My friend, Erica, invited me to write something about my life as a mother of five, for her blog at the Baby Boutique. She asked for something that other moms might relate to, or might identify with.
We have five children. We had four for quite awhile, nearly six years, before our little buddy was on the way. I was so nervous about being pregnant at my advanced age of 43. I wasn’t worried about anything in particular, just the whole idea of giving birth again, even though I had had four wonderful births with the older children. I think my biggest fear was that I would have an even bigger baby this time. Our daughter, our fourth child, was 11 pounds, 7 ounces. I couldn’t imagine giving birth to a bigger baby than 11 ½ pounds!
My due date was January 9. I was hoping for December 31 since that is my husband’s birthday and I thought that would be fun, to have two birthdays on the same day. I also secretly felt that if the baby was born before the beginning of the new year, everything was going to be all right with him and the birth.
During my pregnancy, my baby had had the hiccups every single day and the baby’s movements had been so much more noticeable than in earlier pregnancies. I noticed the difference but did not worry that they meant any particular thing.
I wanted a water birth with this baby because my two sisters had had their babies this way when I was about six months through this pregnancy. Their stories were so wonderful that I decided to pursue this option for birth. The local hospitals offered laboring tubs but explicitly stated that giving birth in the water was prohibited. My doctor was of the “ask forgiveness, not permission” mentality, but I knew I would be very uncomfortable if there were nurses tapping their croc-shod toes at me. Eventually, I decided I wasn’t going to give birth in the hospital and met my lay midwife less than one month before I was to give birth.
My husband and I felt an immediate connection with our midwife and moved forward confidently with this plan.
On New Years Eve, clearly the baby was not going to be arriving before the end of the year. We spent our evening with our little family, looking back at the year previous and looking ahead to what was coming in the new year. We watched a DVD by John Eldredge which taught that Jesus is the hero of the story and we are part of his story. Midnight came and went and I tried to tell myself that my little superstition had nothing to do with reality.
One week early, January 2, I spent six hours laboring and giving birth to our little guy, our smallest baby by far at 8 lb 12 oz. I have thanked God many times for the wonderful labor and birth I enjoyed. Thanked him for the fact that our children got to meet the baby and hold him minutes after he was born. It all came together eventually as an amazing example of the grace and providence of God, but . . . pretty much as soon as I had the chance to hold the baby, I could see that he looked like he had Down syndrome. At that point, I knew nothing about Down syndrome, and was pretty sure that I would not be a good mother to a child with special needs. I knew nothing, and I didn’t see myself as particularly compassionate or filled with whatever genes all “those” other mothers had who mothered special children so well.

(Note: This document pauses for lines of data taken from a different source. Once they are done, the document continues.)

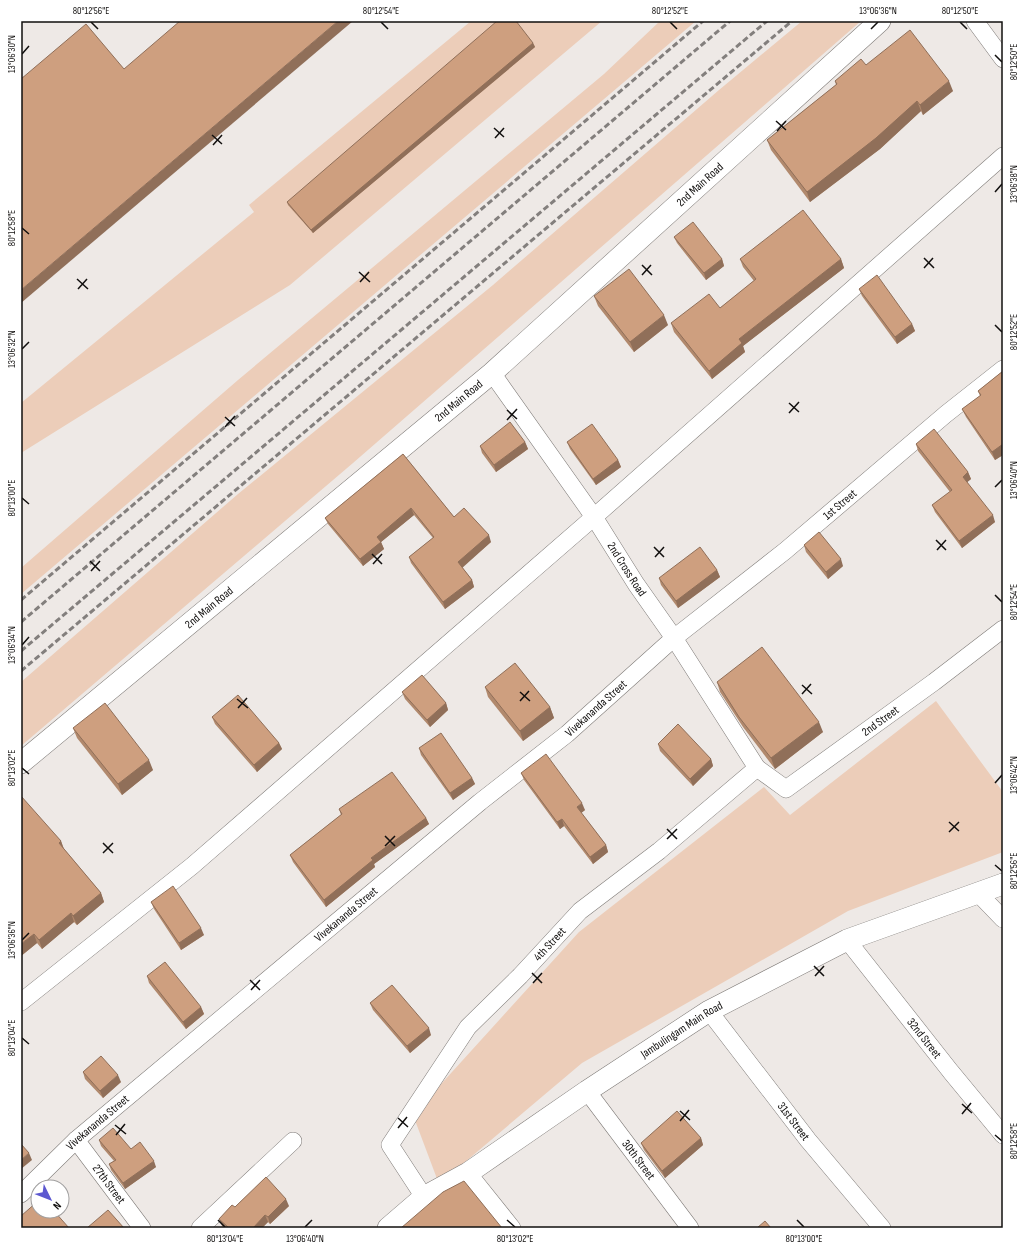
<svg xmlns="http://www.w3.org/2000/svg" width="1024" height="1249" viewBox="0 0 1024 1249" font-family="'Sofia Sans Condensed',sans-serif">
<rect width="100%" height="100%" fill="#eee9e6"/>
<g fill="#eccdb9">
<polygon points="471,21 602,21 290,285 21,453 21,403 254,212 249,205"/>
<polygon points="660,21 696,21 21,594 21,568 238,380 604,74"/>
<polygon points="802,21 861,21 353,463 21,746 21,682 238,494 493,285 719,90"/>
<polygon points="936,701 1003,792 1003,852 848,911 582,1063 439,1184 413,1115 579,932 764,787 790,815"/>
</g>
<g fill="none" stroke-linecap="round" stroke-linejoin="round">
<defs>
<g id="minor">
<polyline points="975,21 1003,59"/>
<path id="s1" d="M 492,373 L 594,517 L 636,584 L 674,638 L 757,768 L 786,789 L 934,682 L 1003,629"/>
<polyline points="977,892 1003,919"/>
<path id="s2" d="M 847,940 L 951,1072 L 1003,1135"/>
<polyline points="21,1002 192,866 594,517 1003,156"/>
<path id="s3" d="M 709,1011 L 808,1140 L 882,1228"/>
<path id="s4" d="M 587,1091 L 690,1228"/>
<path id="s5" d="M 76,1140 L 142,1228"/>
<polyline points="468,1173 512,1228"/>
<path id="s6" d="M 21,1194 L 76,1140 L 480,802 L 567,734 L 674,638 L 785,551 L 946,414 L 1003,369"/>
<path id="s7" d="M 424,1197 L 390,1145 L 468,1027 L 520,976 L 580,911 L 659,851 L 757,768"/>
<polyline points="200,1228 293,1141"/>
</g>
<g id="tertiary">
<path id="s8" d="M 21,763 L 492,373 L 880,21"/>
<path id="s9" d="M 388,1228 L 424,1197 L 468,1173 L 587,1091 L 709,1011 L 847,940 L 1003,884"/>
</g>
</defs>
<use href="#minor" stroke="#7f7b78" stroke-width="18"/>
<use href="#tertiary" stroke="#7f7b78" stroke-width="22"/>
<use href="#minor" stroke="#fff" stroke-width="17"/>
<use href="#tertiary" stroke="#fff" stroke-width="21"/>
<g stroke="#837f7d" stroke-width="3" stroke-dasharray="6 3" stroke-linecap="butt">
<polyline points="21,600 703,21"/>
<polyline points="21,622 730,21"/>
<polyline points="21,651 767,21"/>
<polyline points="21,671 792,21"/>
</g>
</g>
<g fill="#b1896d">
<polygon points="533,43 535,47 313,233 288,205 287,202"/>
<polygon points="866,65 953,91 923,115 921,111 880,149 810,202 771,150 767,140 836,85 835,81"/>
<polygon points="674,237 722,259 724,266 706,280 677,243"/>
<polygon points="740,259 841,259 844,268 743,346 745,352 712,379 674,332 671,323 720,308 754,281 743,267"/>
<polygon points="859,289 912,324 915,331 897,344 862,296"/>
<polygon points="594,296 668,325 634,352 598,306"/>
<polygon points="1003,371 1003,455 995,460 966,417 962,409 980,396 978,391"/>
<polygon points="525,442 528,449 496,472 482,453 480,446"/>
<polygon points="567,442 618,460 621,467 596,485 570,449"/>
<polygon points="916,444 968,472 971,479 967,482 995,522 962,548 935,512 932,505 950,492 918,451"/>
<polygon points="403,454 454,517 491,542 462,567 472,580 474,587 445,609 411,563 409,557 433,538 414,515 381,542 384,549 363,566 328,524 325,518"/>
<polygon points="804,545 843,566 828,579 806,552"/>
<polygon points="717,570 720,577 678,608 661,585 659,578"/>
<polygon points="717,682 823,732 775,769 743,727 720,692"/>
<polygon points="485,687 550,707 554,718 523,741 488,697"/>
<polygon points="402,692 446,703 448,710 430,727 405,699"/>
<polygon points="212,717 279,743 282,749 257,772 215,724"/>
<polygon points="73,728 153,770 122,795 77,738"/>
<polygon points="658,744 711,759 713,766 693,786 660,751"/>
<polygon points="419,748 472,778 475,784 453,800 421,755"/>
<polygon points="521,773 585,810 581,813 606,845 608,852 593,864 564,826 560,829 524,780"/>
<polygon points="339,809 426,818 429,824 374,864 375,867 326,907 293,862 290,855 341,815"/>
<polygon points="61,841 64,849 101,893 104,902 77,925 74,922 42,949 37,943 21,956"/>
<polygon points="151,902 204,935 181,950 154,909"/>
<polygon points="147,976 201,1007 204,1014 186,1029 149,983"/>
<polygon points="370,1003 431,1035 410,1053 373,1010"/>
<polygon points="83,1072 121,1082 103,1098 85,1079"/>
<polygon points="701,1138 703,1145 665,1178 644,1150 641,1143"/>
<polygon points="99,1140 131,1149 156,1167 125,1189 111,1170 109,1164 114,1161 101,1146"/>
<polygon points="289,1206 270,1224 268,1222 262,1228 224,1228 222,1226 219,1219 235,1207"/>
</g>
<g fill="#906f59">
<polygon points="338,21 353,21 21,303 21,290"/>
<polygon points="533,43 535,47 313,233 311,230"/>
<polygon points="949,81 953,91 923,115 920,105"/>
<polygon points="917,101 921,111 880,149 810,202 807,192"/>
<polygon points="722,259 724,266 706,280 704,273"/>
<polygon points="841,259 844,268 743,346 745,352 712,379 709,371 739,339"/>
<polygon points="664,315 668,325 634,352 630,342"/>
<polygon points="912,324 915,331 897,344 895,337"/>
<polygon points="525,442 528,449 496,472 494,465"/>
<polygon points="1003,444 1003,455 995,460 992,452"/>
<polygon points="618,460 621,467 596,485 593,479"/>
<polygon points="968,472 971,479 965,484 963,477"/>
<polygon points="411,508 414,515 381,542 384,549 363,566 360,559 377,537"/>
<polygon points="993,515 995,522 962,548 959,541"/>
<polygon points="489,535 491,542 461,569 458,562"/>
<polygon points="841,559 843,566 828,579 826,572"/>
<polygon points="717,570 720,577 678,608 676,601"/>
<polygon points="472,580 474,587 445,609 443,602"/>
<polygon points="446,703 448,710 430,727 427,720"/>
<polygon points="550,707 554,718 523,741 520,731"/>
<polygon points="819,722 823,732 775,769 771,758"/>
<polygon points="279,743 282,749 257,772 254,765"/>
<polygon points="711,759 713,766 693,786 690,779"/>
<polygon points="149,760 153,770 122,795 118,784"/>
<polygon points="472,778 475,784 453,800 450,793"/>
<polygon points="582,803 585,810 580,814 577,807"/>
<polygon points="426,818 429,824 374,864 375,867 326,907 324,900 371,858"/>
<polygon points="562,819 564,826 560,829 557,822"/>
<polygon points="61,841 64,850 59,843"/>
<polygon points="606,845 608,852 593,864 590,857"/>
<polygon points="101,893 104,902 77,925 73,916"/>
<polygon points="71,913 74,922 42,949 39,940"/>
<polygon points="201,928 204,935 181,950 179,943"/>
<polygon points="34,934 37,943 21,956 21,944"/>
<polygon points="201,1007 204,1014 186,1029 183,1022"/>
<polygon points="429,1028 431,1035 410,1053 407,1046"/>
<polygon points="118,1075 121,1082 103,1098 100,1091"/>
<polygon points="701,1138 703,1145 665,1178 662,1171"/>
<polygon points="29,1153 32,1160 21,1169 21,1160"/>
<polygon points="154,1161 156,1167 125,1189 123,1183"/>
<polygon points="286,1199 289,1206 270,1224 268,1217"/>
<polygon points="265,1215 268,1222 262,1228 253,1228"/>
</g>
<g fill="#ce9f7f" stroke="#906f59">
<polygon points="180,21 338,21 21,290 21,79 86,24 124,69"/>
<polygon points="497,21 516,21 533,43 311,230 287,202"/>
<polygon points="910,30 949,81 920,105 917,101 876,138 807,192 767,140 837,84 835,81 861,59 866,65"/>
<polygon points="803,210 841,259 739,339 742,343 709,371 671,323 709,294 720,308 756,279 740,259"/>
<polygon points="693,222 722,259 704,273 674,237"/>
<polygon points="629,269 664,315 630,342 594,296"/>
<polygon points="877,275 912,324 895,337 859,289"/>
<polygon points="1003,371 1003,444 992,452 962,409 981,395 978,391"/>
<polygon points="510,422 525,442 494,465 480,446"/>
<polygon points="592,424 618,460 593,479 567,442"/>
<polygon points="934,429 968,472 963,477 993,515 959,541 932,505 952,490 916,444"/>
<polygon points="403,454 454,517 464,508 489,535 458,562 472,580 443,602 409,557 434,537 411,508 377,537 381,542 360,559 325,518"/>
<polygon points="819,532 841,559 826,572 804,545"/>
<polygon points="700,547 717,570 676,601 659,578"/>
<polygon points="762,647 819,722 771,758 739,717 717,682"/>
<polygon points="515,663 550,707 520,731 485,687"/>
<polygon points="422,675 446,703 427,720 402,692"/>
<polygon points="238,695 279,743 254,765 212,717"/>
<polygon points="105,703 149,760 118,784 73,728"/>
<polygon points="678,724 711,759 690,779 658,744"/>
<polygon points="441,733 472,778 450,793 419,748"/>
<polygon points="546,754 582,803 577,807 606,845 590,857 562,819 557,822 521,773"/>
<polygon points="392,772 426,818 371,858 373,860 324,900 290,855 342,814 339,809"/>
<polygon points="21,796 61,841 59,843 101,893 73,916 71,913 39,940 34,934 21,944"/>
<polygon points="173,886 201,928 179,943 151,902"/>
<polygon points="165,962 201,1007 183,1022 147,976"/>
<polygon points="392,985 429,1028 407,1046 370,1003"/>
<polygon points="101,1056 118,1075 100,1091 83,1072"/>
<polygon points="677,1111 701,1138 662,1171 641,1143"/>
<polygon points="113,1128 131,1149 140,1142 154,1161 123,1183 109,1164 116,1160 99,1140"/>
<polygon points="21,1144 29,1153 21,1160"/>
<polygon points="266,1177 286,1199 268,1217 265,1215 253,1228 229,1228 219,1219 232,1205 235,1207"/>
<polygon points="464,1181 502,1228 401,1228 443,1192"/>
<polygon points="38,1201 38,1211 54,1211 69,1228 21,1228 21,1216"/>
<polygon points="108,1210 124,1228 87,1228"/>
<polygon points="765,1221 771,1228 757,1228"/>
</g>
<path fill="none" stroke="#110f0e" stroke-width="1.5" d="M 91,22 L 98,29M 381,22 L 388,29M 670,22 L 677,29M 960,22 L 967,29M 871,29 L 878,22M 22,54 L 29,46M 995,55 L 1002,62M 776,121 L 786,130M 494,128 L 504,137M 777,131 L 786,121M 212,135 L 222,144M 495,138 L 504,128M 213,145 L 222,135M 995,192 L 1002,184M 22,228 L 29,234M 924,258 L 934,268M 642,265 L 652,275M 924,268 L 933,258M 359,272 L 370,282M 642,275 L 651,265M 77,279 L 88,289M 360,282 L 369,272M 78,289 L 87,279M 995,325 L 1002,332M 22,349 L 29,342M 789,403 L 799,412M 507,410 L 517,419M 789,413 L 799,402M 225,417 L 235,426M 507,420 L 517,409M 225,427 L 235,416M 995,487 L 1002,480M 22,498 L 29,504M 936,540 L 946,550M 654,547 L 664,557M 937,550 L 946,540M 372,554 L 382,564M 655,557 L 664,547M 90,561 L 100,571M 373,564 L 382,554M 91,571 L 100,561M 995,595 L 1002,602M 22,645 L 29,637M 802,685 L 812,694M 520,692 L 530,701M 802,694 L 811,684M 237,699 L 248,708M 520,701 L 529,691M 238,708 L 247,698M 22,768 L 29,774M 995,783 L 1002,775M 949,822 L 959,831M 667,829 L 677,839M 949,832 L 959,822M 385,836 L 395,846M 667,839 L 677,829M 103,843 L 113,853M 385,846 L 395,836M 103,853 L 113,843M 995,865 L 1002,871M 22,940 L 29,933M 814,966 L 824,976M 532,973 L 542,983M 815,976 L 824,966M 250,980 L 260,990M 533,983 L 542,973M 251,990 L 260,980M 22,1038 L 29,1044M 962,1104 L 972,1113M 680,1111 L 690,1120M 962,1114 L 971,1103M 398,1118 L 408,1127M 680,1121 L 689,1110M 115,1125 L 126,1134M 398,1128 L 407,1117M 116,1135 L 125,1124M 995,1135 L 1002,1141M 218,1220 L 225,1227M 507,1220 L 515,1227M 797,1220 L 804,1227M 305,1227 L 312,1220"/>
<g text-anchor="middle" stroke-width="3" stroke-linejoin="round" paint-order="stroke">
<g font-size="12" fill="#110f0e" stroke="#fff">
<text dy="4" stroke="none"><textPath href="#s8" startOffset="892">2nd Main Road</textPath></text>
<text dy="4" stroke="none"><textPath href="#s8" startOffset="568">2nd Main Road</textPath></text>
<text dy="4" stroke="none"><textPath href="#s6" startOffset="1071">1st Street</textPath></text>
<text dy="4" stroke="none"><textPath href="#s1" startOffset="238">2nd Cross Road</textPath></text>
<text dy="4" stroke="none"><textPath href="#s8" startOffset="244">2nd Main Road</textPath></text>
<text dy="4" stroke="none"><textPath href="#s6" startOffset="753">Vivekananda Street</textPath></text>
<text dy="4" stroke="none"><textPath href="#s1" startOffset="628">2nd Street</textPath></text>
<text dy="4" stroke="none"><textPath href="#s6" startOffset="429">Vivekananda Street</textPath></text>
<text dy="4" stroke="none"><textPath href="#s7" startOffset="320">4th Street</textPath></text>
<text dy="4" stroke="none"><textPath href="#s9" startOffset="355">Jambulingam Main Road</textPath></text>
<text dy="4" stroke="none"><textPath href="#s2" startOffset="125">32nd Street</textPath></text>
<text dy="4" stroke="none"><textPath href="#s3" startOffset="139">31st Street</textPath></text>
<text dy="4" stroke="none"><textPath href="#s6" startOffset="105">Vivekananda Street</textPath></text>
<text dy="4" stroke="none"><textPath href="#s4" startOffset="86">30th Street</textPath></text>
<text dy="4" stroke="none"><textPath href="#s5" startOffset="55">27th Street</textPath></text>
</g>
</g>
<rect width="1024" height="1249" fill="none" stroke="#ffffff" stroke-width="44"/>
<g transform="translate(50 1199) rotate(133)"><circle r="19" fill="#ffffff" stroke="#a09f9f"/>
<path d="M0-3L7 15L0 10L-7 15Z" fill="#5c58d0"/>
<text y="-6" font-size="11" font-weight="bold" text-anchor="middle" fill="#110f0e">N</text>
</g>
<rect x="22" y="22" width="980" height="1205" fill="none" stroke="#110f0e" stroke-width="1.5"/>
<g font-size="10" text-anchor="middle" fill="#110f0e">
<text x="91" y="14">80°12'56"E</text>
<text x="381" y="14">80°12'54"E</text>
<text x="670" y="14">80°12'52"E</text>
<text x="878" y="14">13°06'36"N</text>
<text x="960" y="14">80°12'50"E</text>
<text transform="translate(11 54) rotate(-90)" y="4">13°06'30"N</text>
<text transform="translate(1013 62) rotate(-90)" y="4">80°12'50"E</text>
<text transform="translate(1013 184) rotate(-90)" y="4">13°06'38"N</text>
<text transform="translate(11 228) rotate(-90)" y="4">80°12'58"E</text>
<text transform="translate(1013 332) rotate(-90)" y="4">80°12'52"E</text>
<text transform="translate(11 349) rotate(-90)" y="4">13°06'32"N</text>
<text transform="translate(1013 480) rotate(-90)" y="4">13°06'40"N</text>
<text transform="translate(11 498) rotate(-90)" y="4">80°13'00"E</text>
<text transform="translate(1013 602) rotate(-90)" y="4">80°12'54"E</text>
<text transform="translate(11 645) rotate(-90)" y="4">13°06'34"N</text>
<text transform="translate(11 768) rotate(-90)" y="4">80°13'02"E</text>
<text transform="translate(1013 775) rotate(-90)" y="4">13°06'42"N</text>
<text transform="translate(1013 871) rotate(-90)" y="4">80°12'56"E</text>
<text transform="translate(11 940) rotate(-90)" y="4">13°06'36"N</text>
<text transform="translate(11 1038) rotate(-90)" y="4">80°13'04"E</text>
<text transform="translate(1013 1141) rotate(-90)" y="4">80°12'58"E</text>
<text x="225" y="1242">80°13'04"E</text>
<text x="305" y="1242">13°06'40"N</text>
<text x="515" y="1242">80°13'02"E</text>
<text x="804" y="1242">80°13'00"E</text>
</g>
</svg>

We spent the first night at home, but needed to visit the pediatrician the next day due to the fact that the baby’s color was indicative of not enough oxygen in his blood. Directly from the pediatrician’s office, we traveled by ambulance to the hospital where we spent the next seven days in the NICU. It was during this time that the diagnosis of Down syndrome was confirmed through a chromosomal test.
What a hard time that was, as we were separated from our other children, dealing with recovering from childbirth, dealing with our own emotions, and learning everything we could about Down syndrome. But who could ask for better doctors or nurses? Who could imagine the level of care we received from the hospital? Who could ask for more than my mother, sisters, and brother-in-law gave to help out with the kids? How could we have imagined what kindness would be poured out to us from friends from church, and friends and acquaintances from the previous summer’s swim team? In short, truly it was Amazing Grace.
I have an indelible memory of gazing at my brand new baby as he lay in my arms and knowing almost instinctively that he had been born with Down syndrome even though I had no conscious understanding of how I knew this to be true.
But the overarching memory of that time was that Amazing Grace. The music that was playing when the baby was born was the CD Dwell. The words stick with me:
Dwell in the midst of us
Come and dwell in this place
Dwell in the midst of us
Come and have your way.
Dwell in the midst of us
Wipe all the tears from our faces
Dwell in the midst of us
You can have your way.
Not our will, but yours be done
Come and change us
Not our will, but yours be done,
Come sustain us.
And he has changed us. And he always sustains us. And our little boy is an incredible blessing that we could not have imagined. There are still days when my mind does the math and remembers how old we will be when our little guy is a grown man, but we believe that God will be with us and with him every day of his life. Oh, and if you ask my son, I’m pretty sure he’d categorize me as quite a good mom to him. Amazing Grace.